AVAILABLE DATA:
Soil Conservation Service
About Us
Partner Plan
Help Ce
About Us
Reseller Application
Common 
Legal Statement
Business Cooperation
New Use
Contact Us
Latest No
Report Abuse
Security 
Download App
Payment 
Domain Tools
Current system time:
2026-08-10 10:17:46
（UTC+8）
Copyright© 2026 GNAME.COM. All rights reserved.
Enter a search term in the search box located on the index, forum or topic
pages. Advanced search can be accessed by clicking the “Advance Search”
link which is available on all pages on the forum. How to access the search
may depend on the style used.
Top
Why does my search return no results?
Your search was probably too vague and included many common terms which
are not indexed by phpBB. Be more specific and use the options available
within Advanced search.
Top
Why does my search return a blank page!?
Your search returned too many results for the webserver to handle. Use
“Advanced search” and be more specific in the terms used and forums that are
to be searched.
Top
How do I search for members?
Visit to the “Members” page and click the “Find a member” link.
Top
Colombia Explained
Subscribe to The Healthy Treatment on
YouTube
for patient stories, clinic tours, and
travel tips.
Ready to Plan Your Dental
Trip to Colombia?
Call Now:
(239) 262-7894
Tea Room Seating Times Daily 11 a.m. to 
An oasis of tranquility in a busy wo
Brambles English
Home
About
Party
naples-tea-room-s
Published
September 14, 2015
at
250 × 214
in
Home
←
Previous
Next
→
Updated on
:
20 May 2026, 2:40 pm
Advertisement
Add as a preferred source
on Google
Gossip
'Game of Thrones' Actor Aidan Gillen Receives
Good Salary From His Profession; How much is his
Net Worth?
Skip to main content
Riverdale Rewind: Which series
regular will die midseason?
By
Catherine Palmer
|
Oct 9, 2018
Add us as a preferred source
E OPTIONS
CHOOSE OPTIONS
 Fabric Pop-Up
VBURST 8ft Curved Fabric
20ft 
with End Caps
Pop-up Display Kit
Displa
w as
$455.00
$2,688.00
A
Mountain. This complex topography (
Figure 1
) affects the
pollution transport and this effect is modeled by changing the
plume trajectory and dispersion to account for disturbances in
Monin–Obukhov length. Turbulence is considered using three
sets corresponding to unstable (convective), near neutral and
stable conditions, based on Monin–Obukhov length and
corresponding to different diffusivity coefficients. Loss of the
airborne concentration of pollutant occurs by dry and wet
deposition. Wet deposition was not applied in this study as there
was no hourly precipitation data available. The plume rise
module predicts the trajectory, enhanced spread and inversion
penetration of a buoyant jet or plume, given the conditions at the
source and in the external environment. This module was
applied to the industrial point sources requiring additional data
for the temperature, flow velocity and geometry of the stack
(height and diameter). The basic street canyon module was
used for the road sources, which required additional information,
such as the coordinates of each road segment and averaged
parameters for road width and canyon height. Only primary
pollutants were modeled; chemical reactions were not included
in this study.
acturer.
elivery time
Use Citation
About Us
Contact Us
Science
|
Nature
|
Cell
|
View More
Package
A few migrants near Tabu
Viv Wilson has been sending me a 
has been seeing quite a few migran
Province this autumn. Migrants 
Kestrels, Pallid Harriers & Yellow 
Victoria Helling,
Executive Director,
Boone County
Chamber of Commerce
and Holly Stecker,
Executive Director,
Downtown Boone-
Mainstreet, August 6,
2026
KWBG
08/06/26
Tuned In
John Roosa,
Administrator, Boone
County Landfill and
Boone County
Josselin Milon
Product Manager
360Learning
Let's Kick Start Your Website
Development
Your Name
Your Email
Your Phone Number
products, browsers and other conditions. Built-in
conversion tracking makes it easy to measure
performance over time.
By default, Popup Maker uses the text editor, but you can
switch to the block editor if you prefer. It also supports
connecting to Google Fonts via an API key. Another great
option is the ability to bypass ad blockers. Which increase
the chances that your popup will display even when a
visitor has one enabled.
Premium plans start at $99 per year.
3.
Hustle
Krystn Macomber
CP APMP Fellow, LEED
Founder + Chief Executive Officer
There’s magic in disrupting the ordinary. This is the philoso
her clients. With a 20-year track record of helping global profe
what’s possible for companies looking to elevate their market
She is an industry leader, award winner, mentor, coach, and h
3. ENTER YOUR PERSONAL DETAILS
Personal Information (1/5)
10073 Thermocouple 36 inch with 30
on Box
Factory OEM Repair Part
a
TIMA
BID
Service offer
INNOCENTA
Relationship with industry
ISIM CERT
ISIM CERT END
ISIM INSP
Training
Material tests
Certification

TASK PROMPT: Reproduce every one of the lines above word for word, keeping their order and spelling unchanged.

RESPONSE TO THE EXERCISE:
Soil Conservation Service
About Us
Partner Plan
Help Ce
About Us
Reseller Application
Common 
Legal Statement
Business Cooperation
New Use
Contact Us
Latest No
Report Abuse
Security 
Download App
Payment 
Domain Tools
Current system time:
2026-08-10 10:17:46
（UTC+8）
Copyright© 2026 GNAME.COM. All rights reserved.
Enter a search term in the search box located on the index, forum or topic
pages. Advanced search can be accessed by clicking the “Advance Search”
link which is available on all pages on the forum. How to access the search
may depend on the style used.
Top
Why does my search return no results?
Your search was probably too vague and included many common terms which
are not indexed by phpBB. Be more specific and use the options available
within Advanced search.
Top
Why does my search return a blank page!?
Your search returned too many results for the webserver to handle. Use
“Advanced search” and be more specific in the terms used and forums that are
to be searched.
Top
How do I search for members?
Visit to the “Members” page and click the “Find a member” link.
Top
Colombia Explained
Subscribe to The Healthy Treatment on
YouTube
for patient stories, clinic tours, and
travel tips.
Ready to Plan Your Dental
Trip to Colombia?
Call Now:
(239) 262-7894
Tea Room Seating Times Daily 11 a.m. to 
An oasis of tranquility in a busy wo
Brambles English
Home
About
Party
naples-tea-room-s
Published
September 14, 2015
at
250 × 214
in
Home
←
Previous
Next
→
Updated on
:
20 May 2026, 2:40 pm
Advertisement
Add as a preferred source
on Google
Gossip
'Game of Thrones' Actor Aidan Gillen Receives
Good Salary From His Profession; How much is his
Net Worth?
Skip to main content
Riverdale Rewind: Which series
regular will die midseason?
By
Catherine Palmer
|
Oct 9, 2018
Add us as a preferred source
E OPTIONS
CHOOSE OPTIONS
 Fabric Pop-Up
VBURST 8ft Curved Fabric
20ft 
with End Caps
Pop-up Display Kit
Displa
w as
$455.00
$2,688.00
A
Mountain. This complex topography (
Figure 1
) affects the
pollution transport and this effect is modeled by changing the
plume trajectory and dispersion to account for disturbances in
Monin–Obukhov length. Turbulence is considered using three
sets corresponding to unstable (convective), near neutral and
stable conditions, based on Monin–Obukhov length and
corresponding to different diffusivity coefficients. Loss of the
airborne concentration of pollutant occurs by dry and wet
deposition. Wet deposition was not applied in this study as there
was no hourly precipitation data available. The plume rise
module predicts the trajectory, enhanced spread and inversion
penetration of a buoyant jet or plume, given the conditions at the
source and in the external environment. This module was
applied to the industrial point sources requiring additional data
for the temperature, flow velocity and geometry of the stack
(height and diameter). The basic street canyon module was
used for the road sources, which required additional information,
such as the coordinates of each road segment and averaged
parameters for road width and canyon height. Only primary
pollutants were modeled; chemical reactions were not included
in this study.
acturer.
elivery time
Use Citation
About Us
Contact Us
Science
|
Nature
|
Cell
|
View More
Package
A few migrants near Tabu
Viv Wilson has been sending me a 
has been seeing quite a few migran
Province this autumn. Migrants 
Kestrels, Pallid Harriers & Yellow 
Victoria Helling,
Executive Director,
Boone County
Chamber of Commerce
and Holly Stecker,
Executive Director,
Downtown Boone-
Mainstreet, August 6,
2026
KWBG
08/06/26
Tuned In
John Roosa,
Administrator, Boone
County Landfill and
Boone County
Josselin Milon
Product Manager
360Learning
Let's Kick Start Your Website
Development
Your Name
Your Email
Your Phone Number
products, browsers and other conditions. Built-in
conversion tracking makes it easy to measure
performance over time.
By default, Popup Maker uses the text editor, but you can
switch to the block editor if you prefer. It also supports
connecting to Google Fonts via an API key. Another great
option is the ability to bypass ad blockers. Which increase
the chances that your popup will display even when a
visitor has one enabled.
Premium plans start at $99 per year.
3.
Hustle
Krystn Macomber
CP APMP Fellow, LEED
Founder + Chief Executive Officer
There’s magic in disrupting the ordinary. This is the philoso
her clients. With a 20-year track record of helping global profe
what’s possible for companies looking to elevate their market
She is an industry leader, award winner, mentor, coach, and h
3. ENTER YOUR PERSONAL DETAILS
Personal Information (1/5)
10073 Thermocouple 36 inch with 30
on Box
Factory OEM Repair Part
a
TIMA
BID
Service offer
INNOCENTA
Relationship with industry
ISIM CERT
ISIM CERT END
ISIM INSP
Training
Material tests
Certification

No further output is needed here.